Today is May Day, a holiday which used to involve virgin sacrifices, wicker men, and maypoles; now it involves waving signs, interrupting traffic, and chanting slogans about "change" and "revolution" and how everything wrong with the world is someone else's fault.

This exercise is an instance of "prayer"—therapy through supplication to an imaginary entity. Protests as practiced in the contemporary United States do not affect government policy, they are not appeals to the president, they do not affect the opinions of individuals in any positive way, they do not generate any measurable, positive effect on the socio-economic status of the underprivileged or of those who engage in particularly onerous and under-remunerated brands of labor.

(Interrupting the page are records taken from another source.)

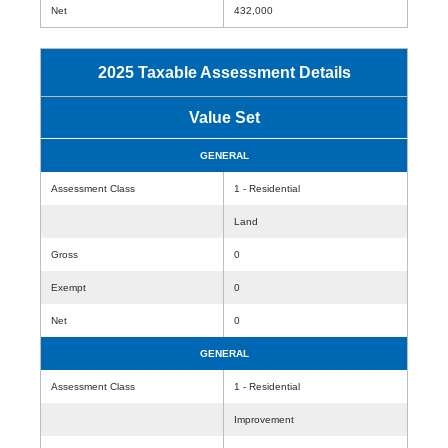
Net
432,000
2025 Taxable Assessment Details
Value Set
GENERAL
Assessment Class
1 - Residential
Land
Gross
0
Exempt
0
Net
0
GENERAL
Assessment Class
1 - Residential
Improvement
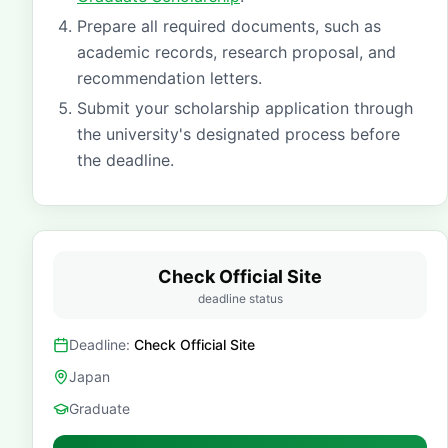
Prepare all required documents, such as
academic records, research proposal, and
recommendation letters.
Submit your scholarship application through
the university's designated process before
the deadline.
Check Official Site
deadline status
Deadline:
Check Official Site
Japan
Graduate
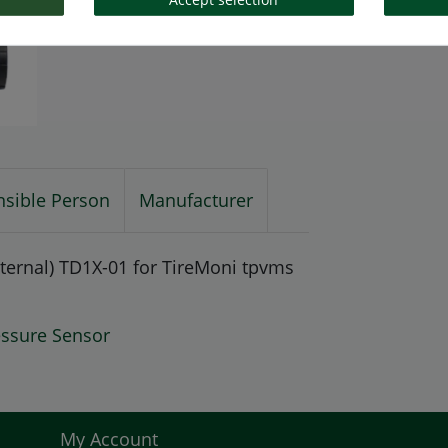
sible Person
Manufacturer
ternal) TD1X-01 for TireMoni tpvms
essure Sensor
My Account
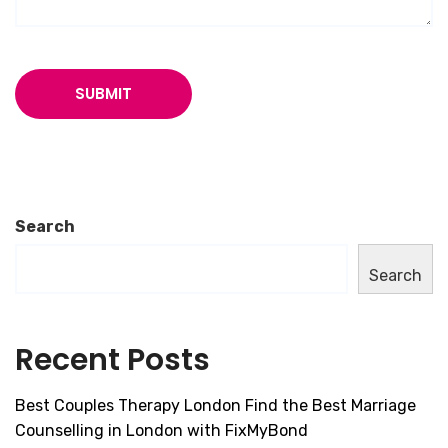
Search
Search
Recent Posts
Best Couples Therapy London Find the Best Marriage
Counselling in London with FixMyBond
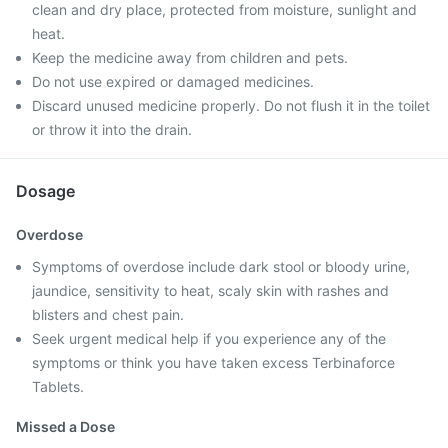
clean and dry place, protected from moisture, sunlight and
heat.
Keep the medicine away from children and pets.
Do not use expired or damaged medicines.
Discard unused medicine properly. Do not flush it in the toilet
or throw it into the drain.
Dosage
Overdose
Symptoms of overdose include dark stool or bloody urine,
jaundice, sensitivity to heat, scaly skin with rashes and
blisters and chest pain.
Seek urgent medical help if you experience any of the
symptoms or think you have taken excess Terbinaforce
Tablets.
Missed a Dose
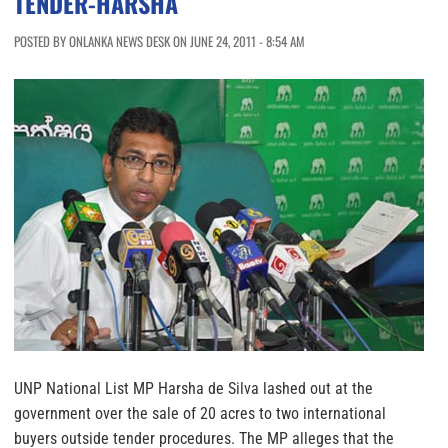
TENDER-HARSHA
POSTED BY ONLANKA NEWS DESK ON JUNE 24, 2011 - 8:54 AM
UNP National List MP Harsha de Silva lashed out at the
government over the sale of 20 acres to two international
buyers outside tender procedures. The MP alleges that the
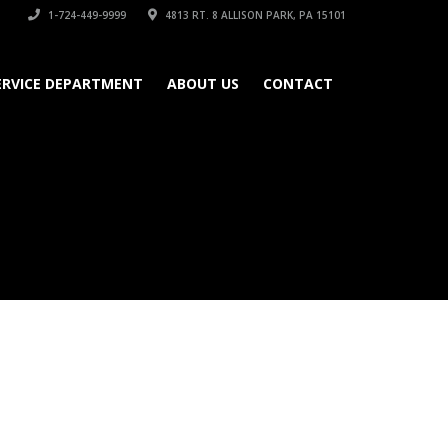
1-724-449-9999
4813 RT. 8 ALLISON PARK, PA 15101
ERVICE DEPARTMENT
ABOUT US
CONTACT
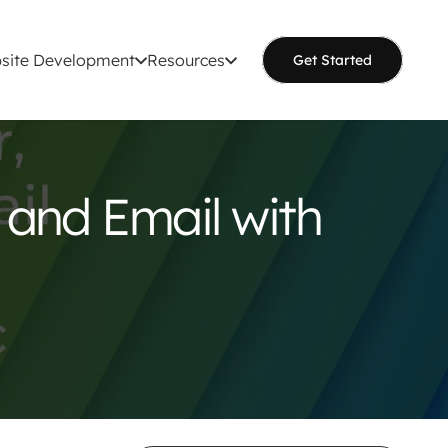
site Development
Resources
Get Started
 and Email with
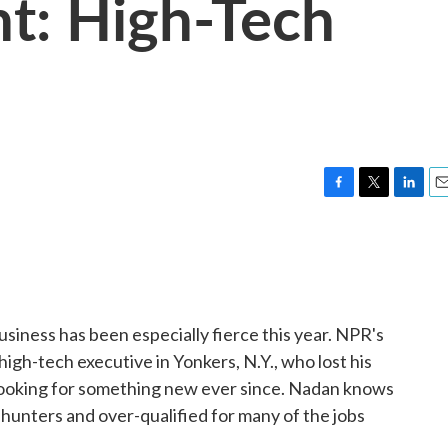
: High-Tech
F
T
L
E
a
w
i
m
c
i
n
a
e
t
k
i
b
t
e
l
o
e
d
o
r
I
siness has been especially fierce this year. NPR's
k
n
 high-tech executive in Yonkers, N.Y., who lost his
looking for something new ever since. Nadan knows
 hunters and over-qualified for many of the jobs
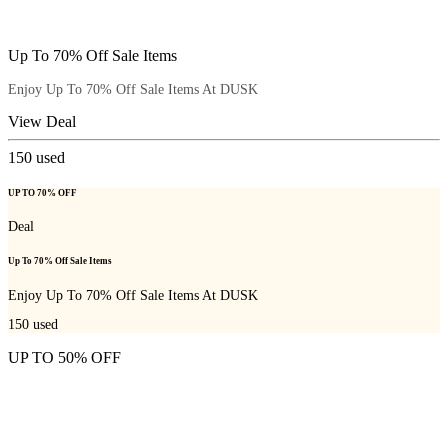
Up To 70% Off Sale Items
Enjoy Up To 70% Off Sale Items At DUSK
View Deal
150
used
UP TO 70% OFF
Deal
Up To 70% Off Sale Items
Enjoy Up To 70% Off Sale Items At DUSK
150
used
UP TO 50% OFF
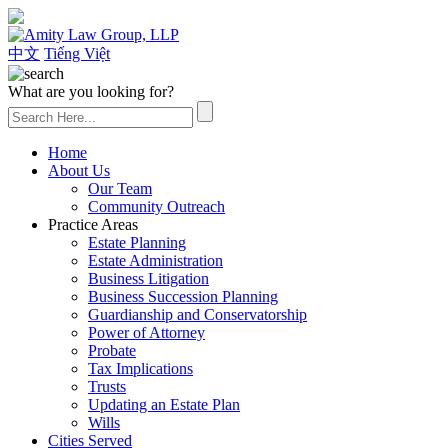
(626) 307-2800
中文
Tiếng Việt
What are you looking for?
Home
About Us
Our Team
Community Outreach
Practice Areas
Estate Planning
Estate Administration
Business Litigation
Business Succession Planning
Guardianship and Conservatorship
Power of Attorney
Probate
Tax Implications
Trusts
Updating an Estate Plan
Wills
Cities Served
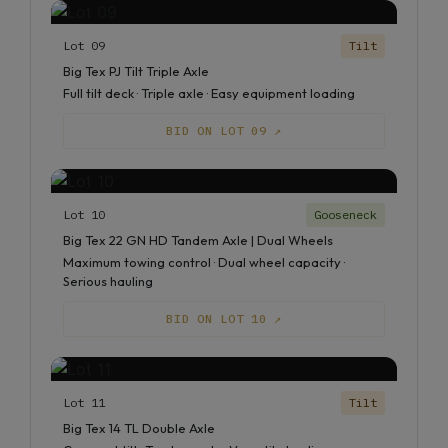
Lot 09
Tilt
Big Tex PJ Tilt Triple Axle
Full tilt deck · Triple axle · Easy equipment loading
BID ON LOT 09 ↗
Lot 10
Gooseneck
Big Tex 22 GN HD Tandem Axle | Dual Wheels
Maximum towing control · Dual wheel capacity ·
Serious hauling
BID ON LOT 10 ↗
Lot 11
Tilt
Big Tex 14 TL Double Axle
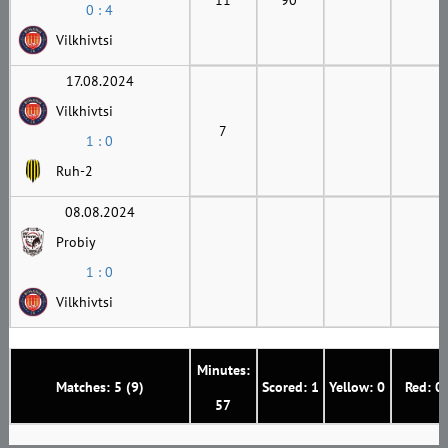
0 : 4
Vilkhivtsi
17.08.2024
Vilkhivtsi
7
1 : 0
Ruh-2
08.08.2024
Probiy
1 : 0
Vilkhivtsi
Minutes:
Matches: 5 (9)
Scored: 1
Yellow: 0
Red: 0
57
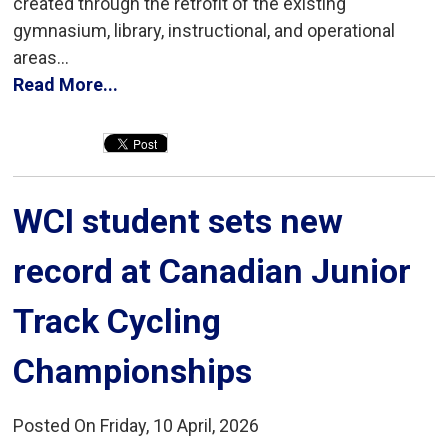
created through the retrofit of the existing
gymnasium, library, instructional, and operational
areas...
Read More...
WCI student sets new 
record at Canadian Junior
Track Cycling
Championships
Posted On Friday, 10 April, 2026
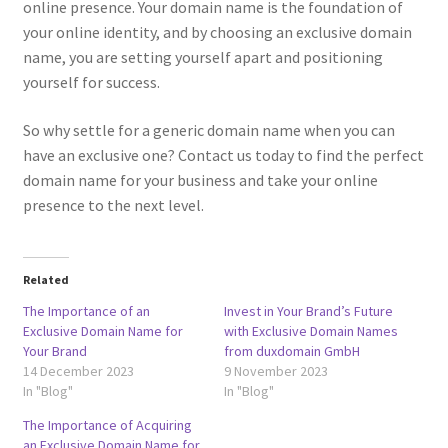
online presence. Your domain name is the foundation of
your online identity, and by choosing an exclusive domain
Posts and Blogs
name, you are setting yourself apart and positioning
yourself for success.
Privacy Policy
So why settle for a generic domain name when you can
Refund and Returns Policy
have an exclusive one? Contact us today to find the perfect
domain name for your business and take your online
Returns and Refunds Policy
presence to the next level.
Shop
Related
Terms and Conditions
The Importance of an
Invest in Your Brand’s Future
Exclusive Domain Name for
with Exclusive Domain Names
Your Brand
from duxdomain GmbH
Terms of Service
14 December 2023
9 November 2023
In "Blog"
In "Blog"
Terms of Use
The Importance of Acquiring
an Exclusive Domain Name for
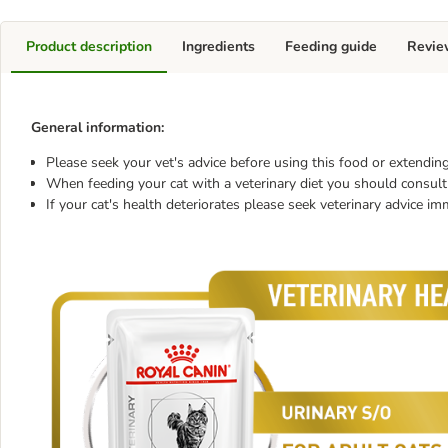
Product description
Ingredients
Feeding guide
Revie
General information:
Please seek your vet's advice before using this food or extending
When feeding your cat with a veterinary diet you should consult 
If your cat's health deteriorates please seek veterinary advice im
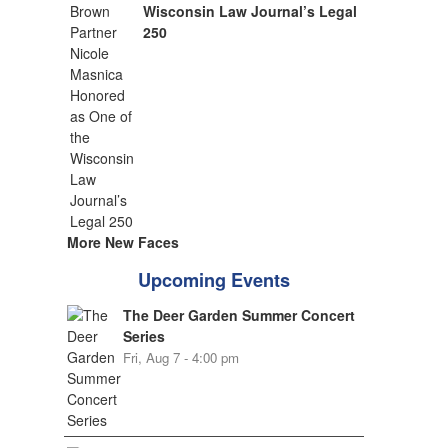
Wisconsin Law Journal’s Legal
250
More New Faces
Upcoming Events
The Deer Garden Summer Concert
Series
Fri, Aug 7 - 4:00 pm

We can see they are not appeals to the president, since he himself is held up as an instigator and supporter of protests:

But who is the president exhorting the occupy movement to appeal to? Who are they protesting against?

It is the imaginary "other"—he who is responsible for all my travails, whoever it may be, that one.

Of course, protests in the US are directed against this imaginary other, while prayer in the Judeo-Christian sense is usually directed toward an imaginary other. In both cases, however, the primary function served is catharsis an inner relief from stress, depression, and pain by the foisting off onto an omnipotent other of one's problems, and, crucially, one's blame and responsibility for those problems.

And just as blameless is the retreat from the pain of this modern world into impotent prayer, so also is the retreat into impotent protest—protest free of conscience and clear of blame, but also closed of eyes and crippled of agency.

[This is not to say the practice of gathering in the streets has not, at any time, had political effect—many times it has; but in those times, there was purpose, focus, and unanimity, not ignorance, selfishness, and inconsistency.]